Feature #53919
openFeature #47072: mgr/dashboard: Usability Improvements
mgr/dashboard: hint users about host resource utilization and service allocation
0%
Description
AKA: "moving a daemon to another host to help balance resources across the cluster"
However, IMHO this kind of manual allocation/pinning should be avoided. Ideally, the cephadm scheduler should be smart enough to allocate services according to resources:- Either statically at service creation time
- Or dynamically if the resource utilization changes over time.
Since, none of the above described features are implemented yet in the dashboard, we should define a way to manually allocate daemons (service instances) to less loaded nodes.
In the absence of dynamic service scheduling, we would expect the following user workflow:
1. In case a host reaches some (non instant, but 1 min-average) threshold in resource utilization (85% RSS memory, CPU or network), an alert should be triggered.

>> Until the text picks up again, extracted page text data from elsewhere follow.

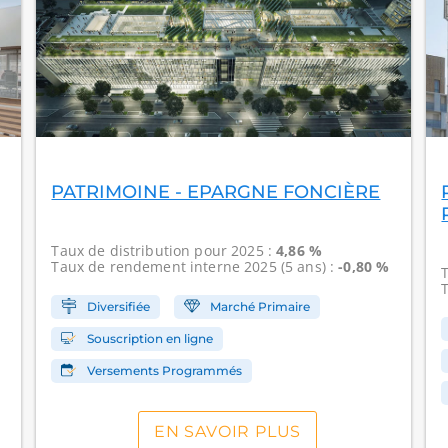
PATRIMOINE - EPARGNE FONCIÈRE
Taux de distribution
pour 2025 :
4,86 %
Taux de rendement interne
2025 (5 ans) :
-0,80 %
Diversifiée
Marché Primaire
Souscription en ligne
Versements Programmés
EN SAVOIR PLUS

2. Optionally, in the hosts panel we could highlight the affected hosts (however, so far we're not printing the real-time stats but the gather facts ones, which are static).
3. The user could reallocate some (ideally the most resource consuming) service to other nodes, by using direct placement/pinning (e.g.: host7, host8, host9) or labels.
The more I read the above, the more convinced I am that this is a wrong approach:
- It's not trivial to implement (since the dashboard will still need to go through the orchestrator for gathering the real-time resource stats),
- To provide a decent user-experience (e.g.: hinting the user which host is affected, which service they should move or to which host), it almost requires the same amount of complex logic than doing a proper cephadm dynamic scheduler.
In any case, if we are ok with just dumb service allocation, we don't really need to implement much code: just editing a service and changing the service placement spec is enough.